A study led by researchers at Université de Montréal has quantified the maximum amount of phosphorus that can accumulate in a watershed before additional pollution is discharged into downriver ecosystems.

The calculated average threshold is 2.1 tonnes per square kilometre of land, the researchers estimated in their study, Low buffering capacity and slow recovery of anthropogenic phosphorus pollution in watersheds, published in Nature Geoscience. “Beyond this, further [phosphorus] inputs to watersheds cause a significant acceleration of [phosphorus] loss in runoff.”

This amount is shockingly low, said the researchers, given current nutrient application rates in most agricultural watersheds around the world, tipping points in some cases could be reached in less than a decade.

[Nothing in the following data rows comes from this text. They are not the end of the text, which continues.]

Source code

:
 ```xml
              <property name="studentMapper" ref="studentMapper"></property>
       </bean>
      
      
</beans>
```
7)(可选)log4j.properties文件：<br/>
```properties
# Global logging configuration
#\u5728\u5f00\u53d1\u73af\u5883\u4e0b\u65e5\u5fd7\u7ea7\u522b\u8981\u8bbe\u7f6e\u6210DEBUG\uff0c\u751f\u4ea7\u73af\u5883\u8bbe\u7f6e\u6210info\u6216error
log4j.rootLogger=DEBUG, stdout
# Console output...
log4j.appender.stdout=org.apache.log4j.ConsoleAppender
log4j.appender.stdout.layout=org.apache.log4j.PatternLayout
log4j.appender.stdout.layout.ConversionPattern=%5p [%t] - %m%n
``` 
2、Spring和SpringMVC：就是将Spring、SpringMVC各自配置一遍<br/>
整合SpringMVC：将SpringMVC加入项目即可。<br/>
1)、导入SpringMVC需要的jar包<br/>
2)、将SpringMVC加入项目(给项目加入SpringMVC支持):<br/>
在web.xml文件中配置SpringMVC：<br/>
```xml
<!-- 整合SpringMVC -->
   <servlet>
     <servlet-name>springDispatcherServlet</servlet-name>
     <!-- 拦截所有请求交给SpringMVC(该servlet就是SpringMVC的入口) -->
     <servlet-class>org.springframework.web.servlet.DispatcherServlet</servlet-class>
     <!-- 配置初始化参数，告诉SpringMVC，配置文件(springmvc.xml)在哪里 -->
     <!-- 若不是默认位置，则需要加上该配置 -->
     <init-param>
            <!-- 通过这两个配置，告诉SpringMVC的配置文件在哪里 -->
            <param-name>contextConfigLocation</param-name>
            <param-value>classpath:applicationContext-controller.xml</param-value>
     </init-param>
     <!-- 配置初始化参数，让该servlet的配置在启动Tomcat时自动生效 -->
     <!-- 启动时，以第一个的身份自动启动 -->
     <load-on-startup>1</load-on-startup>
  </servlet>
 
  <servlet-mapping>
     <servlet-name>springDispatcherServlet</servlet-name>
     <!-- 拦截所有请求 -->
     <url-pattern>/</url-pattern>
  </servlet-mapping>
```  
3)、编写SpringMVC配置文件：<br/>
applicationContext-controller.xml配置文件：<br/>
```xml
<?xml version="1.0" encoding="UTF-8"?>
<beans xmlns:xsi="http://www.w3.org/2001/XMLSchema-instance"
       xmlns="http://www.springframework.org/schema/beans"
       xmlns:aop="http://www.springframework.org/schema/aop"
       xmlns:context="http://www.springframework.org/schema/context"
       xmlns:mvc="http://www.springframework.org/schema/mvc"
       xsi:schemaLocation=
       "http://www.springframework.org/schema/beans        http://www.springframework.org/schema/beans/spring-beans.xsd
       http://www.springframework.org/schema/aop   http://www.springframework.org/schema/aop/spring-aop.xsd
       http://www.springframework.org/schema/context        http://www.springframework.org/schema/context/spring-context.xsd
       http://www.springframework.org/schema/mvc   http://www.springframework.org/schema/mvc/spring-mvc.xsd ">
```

The study was led by Jean-Olivier Goyette, a doctoral student in biology at UdeM, and supervised by UdeM aquatic ecosystem ecologist Roxane Maranger, in collaboration with sustainability scientist Elena Bennett at McGill University.

Focusing on 23 watersheds feeding the St. Lawrence River in Quebec, the researchers reconstructed historic land-use practices in order to calculate how much phosphorus has accumulated on the land over the past century.

Using Quebec government data, the researchers matched the estimated accumulation with phosphorus concentrations measured in the water for the last 26 years. Since the watersheds they studied had different histories, some had been used intensively for agriculture for decades whereas others were forested and pristine, this method allowed the researchers to establish a gradient of different phosphorus accumulations among sites. In so doing, they were able to see at what point the watershed reached a threshold and began to leak considerably more phosphorus into the water.

“This is a very important finding,” said Bennett. “It takes our farm-scale knowledge of fertilizers and pollution and scales it up to understand how whole watersheds respond within a historical context.”

Agriculture on a mass scale began in Quebec only in the 1950s, but some of the province’s more historical agricultural watersheds had already passed the tipping point by the 1920s, the study found.

Even if phosphorus inputs ceased immediately, eliminating the accumulated phosphorus in saturated Quebec watersheds would take between 100 and 2,000 years, the researchers estimate.

“Are some of our more extreme (agricultural) watersheds impossible to repair?” Maranger asked.
“I can’t answer that. It’s a societal issue, and there are solutions. We should never despair, but it’s a wicked problem.”

In some countries, including China, Canada, and the US, phosphorus is so heavily used now that the saturation point is reached in as little as five years.

“Nutrient management strategies developed using novel creative approaches … are urgently required for the long-term sustainability of water resources,” the researchers urge in their study.

“One possible mitigating measure would be to do what is already being done in some European countries: instead of adding more and more to help plants grow, phosphorus already stored in soils can be accessed using new practices and approaches,” said Goyette. “Furthermore, phosphorus can be recycled and reused as fertilizer rather than accessing more of the raw mined material.”